→ TEXT PASSAGE
====

Form 10-Q                                              Crawford & Company
Quarter Ended September 30, 1996                       Page 7

                 NOTES TO CONDENSED FINANCIAL STATEMENTS        

1.   The condensed financial statements included herein have been prepared 
by the Registrant, without audit, pursuant to the rules and regulations of 
the Securities and Exchange Commission.  Certain information and footnote 
disclosures normally included in financial statements prepared in accordance 
with generally accepted accounting principles have been condensed or omitted
pursuant to such rules and regulations.  These condensed financial statements
should be read in conjunction with the financial statements and related notes
contained in the Registrant's annual report on Form 10-K for the fiscal year
ended December 31, 1995.

     In the opinion of management, the condensed financial statements 
included herein contain all adjustments (consisting of normal recurring 
accruals) necessary to present fairly the financial position of the Registrant
as of September 30, 1996, and the results of its operations and cash flows for 
the three- and nine-month periods then ended.

2.   The results of operations for the nine-month period ended September, 1996,
are not necessarily indicative of the results to be expected during the balance
of the year ending December 31, 1996.

3.   Net income per share is computed by dividing net income by the weighted 
average number of shares outstanding during the respective periods.  The effect
of common stock equivalents was less than 3% dilutive in both 1996 and 1995 
and, therefore, the effect on primary earnings per share has not been shown.

====

[Records taken from a dataset]
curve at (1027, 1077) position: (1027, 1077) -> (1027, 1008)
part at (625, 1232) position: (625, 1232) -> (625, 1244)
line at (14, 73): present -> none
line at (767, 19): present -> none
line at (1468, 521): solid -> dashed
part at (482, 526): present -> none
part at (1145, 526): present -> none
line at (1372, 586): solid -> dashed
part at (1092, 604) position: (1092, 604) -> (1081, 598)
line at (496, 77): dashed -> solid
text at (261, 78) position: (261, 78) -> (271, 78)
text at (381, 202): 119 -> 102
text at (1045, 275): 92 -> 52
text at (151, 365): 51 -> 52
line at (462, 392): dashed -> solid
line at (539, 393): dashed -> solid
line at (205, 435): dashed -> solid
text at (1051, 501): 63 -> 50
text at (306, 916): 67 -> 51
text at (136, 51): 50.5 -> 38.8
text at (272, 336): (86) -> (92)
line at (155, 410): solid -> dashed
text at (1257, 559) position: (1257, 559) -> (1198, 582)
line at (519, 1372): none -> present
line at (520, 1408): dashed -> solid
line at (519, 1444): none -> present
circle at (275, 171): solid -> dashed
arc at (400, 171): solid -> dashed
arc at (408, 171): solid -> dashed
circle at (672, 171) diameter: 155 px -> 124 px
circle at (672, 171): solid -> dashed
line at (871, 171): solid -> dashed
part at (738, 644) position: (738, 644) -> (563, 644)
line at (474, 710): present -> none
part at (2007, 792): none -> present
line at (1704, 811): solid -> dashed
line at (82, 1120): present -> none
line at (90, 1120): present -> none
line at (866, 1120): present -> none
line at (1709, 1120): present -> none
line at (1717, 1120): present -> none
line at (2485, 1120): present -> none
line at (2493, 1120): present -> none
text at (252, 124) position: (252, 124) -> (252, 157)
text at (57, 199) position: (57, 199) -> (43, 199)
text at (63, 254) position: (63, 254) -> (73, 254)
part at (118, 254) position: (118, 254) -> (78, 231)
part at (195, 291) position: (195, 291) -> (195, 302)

====

→ ASSIGNMENT 1
In the Crawford & Company financial statement notes, how is net income per share computed?
→ ASSIGNMENT 2
Write the next part of the Crawford & Company financial statement notes, starting after their final sentence.

→ REPLY 1
Net income is divided by the weighted average number of shares outstanding during the respective periods.

→ REPLY 2
4.   The Company considers all highly liquid investments purchased with a 
maturity of three months or less to be cash equivalents for purposes of the 
statements of cash flows.

5.   Certain reclassifications of prior year amounts have been made in the 
accompanying balance sheets to conform to the current year presentation.  In 
addition, costs associated with the Company's distributed branch computer 
network totaling $17.0 million for the 1995 nine-month period, and $5.7 million
for the 1995 third quarter, were reclassified from selling, general and
administrative expenses to costs of services provided in the accompanying 
statements of income to conform to the 1996 presentation.


Form 10-Q                                           Crawford & Company
Quarter Ended September 30, 1996                    Page  8

PART 1 - FINANCIAL INFORMATION - (Continued)

Item 2. Management's Discussion and Analysis of Financial Condition and 
Results of Operations.

Financial Condition

The Company's current assets at September 30, 1996, exceeded current 
liabilities by $141.5 million, a 1.5% increase from the working capital 
balance at December 31, 1995.  Cash and cash equivalents at September 30, 
1996, totaled $53.3 million, an increase of $12.5 million from the balance 
at the end of 1995.  Short-term investments totaled $126,000 at September 30,
1996, decreasing from $5.6 million at December 31, 1995.  Cash was generated 
primarily from operating activities, while the principal uses of cash were 
for repurchases of common stock, dividends paid to shareholders and 
acquisitions of property and equipment.  At September 30, 1996, the ratio of 
current assets to current liabilities was 2.3 to 1 compared with 2.5 to 1 at
the end of 1995.

During the first quarter of 1996, the Company completed its 1994 share 
repurchase program and, under that program, has reacquired 1,165,900 shares 
of its Class A Common Stock and 836,500 shares of its Class B Common Stock at
an average cost of $15.76 and $15.65 per share, respectively.  Additionally, 
during March of 1996, the Company announced a second share repurchase program 
to acquire up to an aggregate of 2,000,000 shares of its Class A or Class B 
Common Stock through open market purchases.  Through September 30, 1996, the 
Company has reacquired 437,200 shares of its Class A Common Stock and 155,700 
shares of its Class B Common Stock at an average cost of $18.13 and $18.57 per
share, respectively.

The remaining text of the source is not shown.